トレンドマイクロは9月10日、国内の銀行・クレジットカード会社37社を狙う自動不正送金ツールを解析し、その結果を同社が運営するセキュリティブログで公開した。

オンライン銀行詐欺ツール国内検出台数推移

セキュリティブログでは、「2014年1月~6月における国内の不正送金被害が約18億5200万円で前年同期比約9倍に」なったという警視庁の発表に触れている。

これによると、不正送金被害は、以前は大手の金融機関の利用者を狙った被害が多かったが、最近では地方の金融機関にも拡大していることがわかる。

トレンドマイクロには以前から「大手以外の金融機関を使っていれば不正送金の被害を受けないのでは?」という問い合わせが届いてたいという。今回の警視庁の発表は、大手・地方関係なく誰もが不正送金の被害者になりかねないことを裏付けるものだった。

また、国内におけるネットバンキングを狙った不正プログラム「オンライン銀行詐欺ツール」が増えていると指摘。「オンライン銀行詐欺ツール」の検出数を独自に調査しており、2014年1月~6月期の検出数が3万553台と前年同期比で3.9倍だったという。

世界と比較しても日本国内での検出数が多い。4月~6月期には、これまで1位だった米国を抜き、日本がワースト1位になった。

2014年第2四半期検出台数国別割合

2段階認証を破る詐欺ツールが急増中

ネットバンキングを狙った詐欺は、「Webインジェクション」と呼ばれるツールを使ったものが多いと言われている。
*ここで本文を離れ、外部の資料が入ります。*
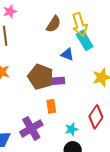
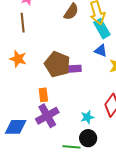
blue triangle: (67, 54) -> (101, 51), moved
orange rectangle: (51, 106) -> (43, 95), moved

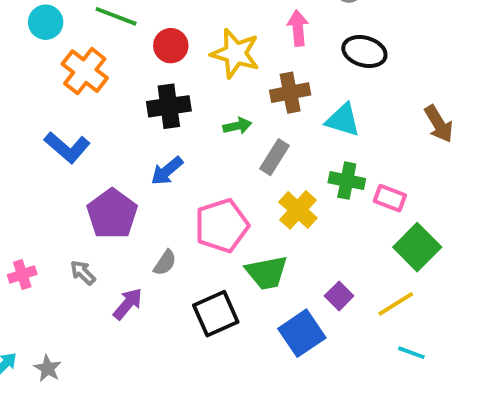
このツールは、JavaScriptファイルを使って正規サイトの画面上に偽の認証画面を差し込み、乱数表の文字列や暗証番号を詐取するもの。詐欺師は、盗んだ認証情報を使ってネットバンキングにアクセスし、外部への不正送金を実施する。

最近では、ワンタイムパスワードの2段階認証を破る機能を実装した改良版も多く出回っている。その一つが「ATS(Automatic Transfer System、自動送金システム)」。これは、JavaScriptファイルを使って不正送金を自動化するもので、人が介入することなく送金できる。もう一つが「VAWTRAK」。これは自動送金システムに加え、利用者に入力をサポートするように画面上で促す。

自動送金実行中に表示されるプログレスバー(銀行名は架空のもの)

攻撃対象を記載したデータをC&Cサーバーに保存

トレンドマイクロは、大手を中心とした銀行6行、クレジットカード会社20社の計26社を標的としていることが、Configデータ(設定データ)の解析で明らかにした。さらに、7月31日に再度調査を実施したところ、新たに地方銀行 11社が攻撃対象に加わり、計37社が標的になっていることを確認した。

攻撃対象の増加を確認できたのは、今回解析をした検体のその挙動に理由がある。解析した検体はPCに感染すると特定のC&Cサーバーに接続し、攻撃対象すべてが記載されたConfigデータをダウンロードする。つまり、PCに感染している検体を変更する必要なく攻撃対象を変更、追加することが可能になる。

感染端末上で利用者が攻撃対象のサイトにアクセスすると、この検体は今度は別のC&Cサーバに接続して当該ネットバンキングへの攻撃に必要なConfigデータを一式ダウンロードする。

今回実施したATSの解析結果は、リサーチペーパー「日本のネットバンキングを狙う自動不正送金システムを分析」にて詳しく解説している。リサーチペーパーは、Webサイトから無料でダウンロードできる。